Different types of memory - short-term conversational context, task-level state, and long-term user profiles - have different risk profiles, but all require lifecycle management. Systems should define what can be stored, how it is validated, how long it is retained, and how it can be inspected or deleted.

Without such controls, memory can become both a source of leakage and a vector for long-lived manipulation.

Natural language as a control interface

One of the more subtle challenges in agent design is the reliance on natural language as a control interface.

Natural language is inherently ambiguous, context-dependent, and open to interpretation. While this flexibility is what makes it attractive for user interaction, it is also what makes it difficult to use safely for high-authority operations.

In traditional systems, commands are expressed in structured formats with well-defined semantics. In agentic systems, similar levels of authority may be triggered by loosely phrased instructions whose exact meaning depends on context.

This places a significant burden on the system to correctly interpret intent and distinguish between instructions, suggestions, and irrelevant information. It also creates opportunities for adversarial inputs to exploit ambiguity.

The need for external policy enforcement

Given these challenges, it is not sufficient to rely on the model itself to enforce all constraints.

A robust agent architecture should include external policy mechanisms that evaluate proposed actions before execution. These mechanisms can enforce rules related to access control, data sensitivity, action scope, and risk thresholds.

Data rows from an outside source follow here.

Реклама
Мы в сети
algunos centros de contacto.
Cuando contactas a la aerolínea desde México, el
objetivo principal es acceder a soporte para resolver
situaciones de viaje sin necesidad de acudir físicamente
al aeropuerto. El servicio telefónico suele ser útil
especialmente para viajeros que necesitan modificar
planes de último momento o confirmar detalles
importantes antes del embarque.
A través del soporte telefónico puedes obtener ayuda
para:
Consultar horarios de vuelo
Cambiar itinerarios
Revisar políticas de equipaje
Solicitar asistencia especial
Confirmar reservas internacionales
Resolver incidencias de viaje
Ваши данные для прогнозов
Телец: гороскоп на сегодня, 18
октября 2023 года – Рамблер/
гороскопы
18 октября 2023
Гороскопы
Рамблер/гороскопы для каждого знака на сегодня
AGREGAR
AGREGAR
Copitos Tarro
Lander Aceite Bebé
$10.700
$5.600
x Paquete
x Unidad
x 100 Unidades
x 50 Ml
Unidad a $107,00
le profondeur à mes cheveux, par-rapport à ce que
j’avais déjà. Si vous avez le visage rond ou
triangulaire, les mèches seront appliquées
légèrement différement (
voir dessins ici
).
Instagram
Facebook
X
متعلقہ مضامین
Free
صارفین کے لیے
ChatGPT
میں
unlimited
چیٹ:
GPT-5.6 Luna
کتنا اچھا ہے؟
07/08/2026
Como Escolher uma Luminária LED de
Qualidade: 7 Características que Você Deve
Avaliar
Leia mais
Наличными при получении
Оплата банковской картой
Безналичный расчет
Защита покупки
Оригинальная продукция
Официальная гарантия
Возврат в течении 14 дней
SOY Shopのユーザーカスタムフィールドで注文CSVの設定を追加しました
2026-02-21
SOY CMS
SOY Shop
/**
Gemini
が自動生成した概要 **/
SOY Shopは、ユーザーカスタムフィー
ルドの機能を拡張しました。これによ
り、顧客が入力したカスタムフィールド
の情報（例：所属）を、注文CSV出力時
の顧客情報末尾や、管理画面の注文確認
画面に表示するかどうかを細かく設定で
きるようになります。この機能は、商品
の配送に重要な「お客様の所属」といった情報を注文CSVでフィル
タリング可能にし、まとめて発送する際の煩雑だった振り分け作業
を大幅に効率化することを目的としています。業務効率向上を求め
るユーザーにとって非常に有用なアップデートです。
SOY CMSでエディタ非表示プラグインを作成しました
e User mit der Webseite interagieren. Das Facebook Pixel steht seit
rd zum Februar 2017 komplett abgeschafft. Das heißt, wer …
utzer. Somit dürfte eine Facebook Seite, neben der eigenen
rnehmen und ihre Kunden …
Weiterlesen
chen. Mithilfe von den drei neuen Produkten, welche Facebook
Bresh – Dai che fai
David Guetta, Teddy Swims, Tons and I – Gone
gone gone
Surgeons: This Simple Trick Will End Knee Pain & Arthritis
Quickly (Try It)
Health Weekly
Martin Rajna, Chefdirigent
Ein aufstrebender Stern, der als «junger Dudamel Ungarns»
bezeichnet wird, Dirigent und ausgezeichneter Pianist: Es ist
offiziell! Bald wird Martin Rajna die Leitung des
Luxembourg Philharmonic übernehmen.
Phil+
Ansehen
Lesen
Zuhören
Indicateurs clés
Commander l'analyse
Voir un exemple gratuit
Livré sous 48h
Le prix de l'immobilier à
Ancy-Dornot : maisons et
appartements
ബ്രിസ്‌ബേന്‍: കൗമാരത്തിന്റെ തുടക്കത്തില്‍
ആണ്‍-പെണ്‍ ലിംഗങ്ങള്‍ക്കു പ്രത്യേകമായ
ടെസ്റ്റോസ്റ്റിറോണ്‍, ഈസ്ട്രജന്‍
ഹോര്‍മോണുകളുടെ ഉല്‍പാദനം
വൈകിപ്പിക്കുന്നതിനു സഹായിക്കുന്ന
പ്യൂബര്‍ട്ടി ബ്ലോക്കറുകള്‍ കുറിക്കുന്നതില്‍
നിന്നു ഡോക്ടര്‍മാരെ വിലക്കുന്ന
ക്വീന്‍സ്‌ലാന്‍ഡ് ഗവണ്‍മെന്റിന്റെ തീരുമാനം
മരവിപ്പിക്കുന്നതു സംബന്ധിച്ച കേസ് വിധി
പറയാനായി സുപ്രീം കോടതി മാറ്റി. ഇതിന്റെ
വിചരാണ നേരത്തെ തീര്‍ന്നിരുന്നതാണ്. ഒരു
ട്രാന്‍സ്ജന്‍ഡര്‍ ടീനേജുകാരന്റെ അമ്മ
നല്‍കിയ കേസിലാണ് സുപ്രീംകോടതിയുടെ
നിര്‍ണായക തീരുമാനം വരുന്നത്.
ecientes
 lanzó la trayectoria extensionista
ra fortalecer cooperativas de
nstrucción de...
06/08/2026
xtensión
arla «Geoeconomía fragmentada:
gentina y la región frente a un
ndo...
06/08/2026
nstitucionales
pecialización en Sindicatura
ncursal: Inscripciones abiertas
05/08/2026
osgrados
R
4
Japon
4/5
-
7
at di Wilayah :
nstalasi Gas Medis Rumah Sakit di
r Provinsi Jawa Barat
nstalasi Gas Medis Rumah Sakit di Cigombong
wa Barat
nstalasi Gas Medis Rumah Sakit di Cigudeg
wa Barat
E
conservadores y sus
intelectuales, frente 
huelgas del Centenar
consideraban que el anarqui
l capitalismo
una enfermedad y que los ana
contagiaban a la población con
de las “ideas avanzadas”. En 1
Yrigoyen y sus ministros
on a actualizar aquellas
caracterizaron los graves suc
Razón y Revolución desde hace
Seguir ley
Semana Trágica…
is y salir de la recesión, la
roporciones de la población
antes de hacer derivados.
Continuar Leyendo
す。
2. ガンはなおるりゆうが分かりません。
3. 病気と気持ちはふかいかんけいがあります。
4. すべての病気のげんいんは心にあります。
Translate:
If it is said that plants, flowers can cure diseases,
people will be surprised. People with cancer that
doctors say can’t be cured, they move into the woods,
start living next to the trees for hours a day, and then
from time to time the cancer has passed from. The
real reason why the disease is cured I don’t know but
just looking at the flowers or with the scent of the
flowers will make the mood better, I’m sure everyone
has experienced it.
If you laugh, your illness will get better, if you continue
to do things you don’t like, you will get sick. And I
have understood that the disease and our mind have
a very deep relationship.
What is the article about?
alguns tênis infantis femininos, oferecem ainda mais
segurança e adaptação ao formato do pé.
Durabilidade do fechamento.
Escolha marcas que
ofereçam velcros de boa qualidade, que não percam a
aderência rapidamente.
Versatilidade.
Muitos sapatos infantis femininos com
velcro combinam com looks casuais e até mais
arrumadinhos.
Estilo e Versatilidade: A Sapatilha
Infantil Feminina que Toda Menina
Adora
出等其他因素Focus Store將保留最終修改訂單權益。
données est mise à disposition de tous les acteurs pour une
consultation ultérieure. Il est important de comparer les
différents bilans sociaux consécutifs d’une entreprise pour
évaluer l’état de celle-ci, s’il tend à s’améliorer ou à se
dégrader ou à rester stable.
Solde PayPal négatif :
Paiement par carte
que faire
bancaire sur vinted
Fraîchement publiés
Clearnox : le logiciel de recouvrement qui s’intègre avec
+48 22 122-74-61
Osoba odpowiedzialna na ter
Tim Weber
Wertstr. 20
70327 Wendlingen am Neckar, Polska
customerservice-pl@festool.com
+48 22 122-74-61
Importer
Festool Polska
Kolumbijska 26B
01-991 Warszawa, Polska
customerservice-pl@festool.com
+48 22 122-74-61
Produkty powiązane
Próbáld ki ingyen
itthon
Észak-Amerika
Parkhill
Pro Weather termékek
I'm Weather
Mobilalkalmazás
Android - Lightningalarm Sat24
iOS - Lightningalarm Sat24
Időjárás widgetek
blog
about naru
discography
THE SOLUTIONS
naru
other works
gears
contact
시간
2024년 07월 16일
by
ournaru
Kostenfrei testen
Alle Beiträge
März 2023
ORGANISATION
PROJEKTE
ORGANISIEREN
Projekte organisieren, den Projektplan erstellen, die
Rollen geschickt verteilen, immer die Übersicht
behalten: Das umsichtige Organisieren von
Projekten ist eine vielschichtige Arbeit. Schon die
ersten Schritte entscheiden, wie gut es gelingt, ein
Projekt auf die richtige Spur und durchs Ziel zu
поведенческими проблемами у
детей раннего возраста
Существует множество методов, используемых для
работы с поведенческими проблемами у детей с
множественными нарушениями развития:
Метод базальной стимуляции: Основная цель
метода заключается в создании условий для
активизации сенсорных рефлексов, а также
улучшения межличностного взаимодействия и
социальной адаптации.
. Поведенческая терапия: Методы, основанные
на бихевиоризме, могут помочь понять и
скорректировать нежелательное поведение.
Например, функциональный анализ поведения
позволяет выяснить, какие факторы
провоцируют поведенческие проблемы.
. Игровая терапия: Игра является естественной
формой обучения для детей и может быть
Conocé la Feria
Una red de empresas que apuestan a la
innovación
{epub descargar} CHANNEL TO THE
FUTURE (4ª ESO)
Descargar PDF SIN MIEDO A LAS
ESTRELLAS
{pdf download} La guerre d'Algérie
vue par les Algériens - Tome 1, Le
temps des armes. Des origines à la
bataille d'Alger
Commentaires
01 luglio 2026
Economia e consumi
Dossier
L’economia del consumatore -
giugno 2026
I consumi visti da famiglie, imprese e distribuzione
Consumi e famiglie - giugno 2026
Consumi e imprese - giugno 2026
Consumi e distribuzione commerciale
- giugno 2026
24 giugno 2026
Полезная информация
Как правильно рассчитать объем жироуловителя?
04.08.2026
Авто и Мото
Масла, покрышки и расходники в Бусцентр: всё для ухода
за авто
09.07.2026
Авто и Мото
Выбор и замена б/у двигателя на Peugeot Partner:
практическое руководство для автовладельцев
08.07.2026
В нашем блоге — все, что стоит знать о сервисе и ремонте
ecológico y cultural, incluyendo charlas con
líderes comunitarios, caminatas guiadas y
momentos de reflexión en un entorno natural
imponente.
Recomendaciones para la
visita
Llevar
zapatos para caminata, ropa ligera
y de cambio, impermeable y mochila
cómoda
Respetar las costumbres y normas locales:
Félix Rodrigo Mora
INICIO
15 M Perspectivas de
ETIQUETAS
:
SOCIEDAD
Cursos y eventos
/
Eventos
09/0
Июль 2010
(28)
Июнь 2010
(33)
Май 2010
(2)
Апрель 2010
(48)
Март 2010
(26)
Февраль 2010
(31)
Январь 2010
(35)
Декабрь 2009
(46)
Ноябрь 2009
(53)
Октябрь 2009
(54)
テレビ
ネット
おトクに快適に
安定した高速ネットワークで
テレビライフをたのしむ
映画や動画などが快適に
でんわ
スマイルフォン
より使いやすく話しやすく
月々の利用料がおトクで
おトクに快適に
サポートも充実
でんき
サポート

This separation ensures that even if the model is misled or makes an incorrect inference, the system as a whole can prevent unsafe actions from being carried out.

A shift in the core question

The technologies we built around Tor and related systems addressed a fundamental question: how can users interact with digital systems without exposing themselves unnecessarily to observation and control?

That question remains important. But agentic systems introduce a second, equally important question: how can users retain control over systems that act on their behalf?

This is not merely an extension of the original problem. It is a shift in focus from visibility to authority, from communication to execution, and from protecting data to governing action.

If we fail to recognize this shift, we risk applying the wrong solutions to the wrong layer of the system.

We used to worry about who could see us.

We now need to worry about what can act for us, how it makes decisions, and how easily those decisions can be influenced.

That is a more complex problem, and one that will require more than incremental adjustments to existing security models.

It will require treating agentic systems not as enhanced interfaces, but as intermediaries with real power - systems whose design must be constrained, audited, and governed accordingly.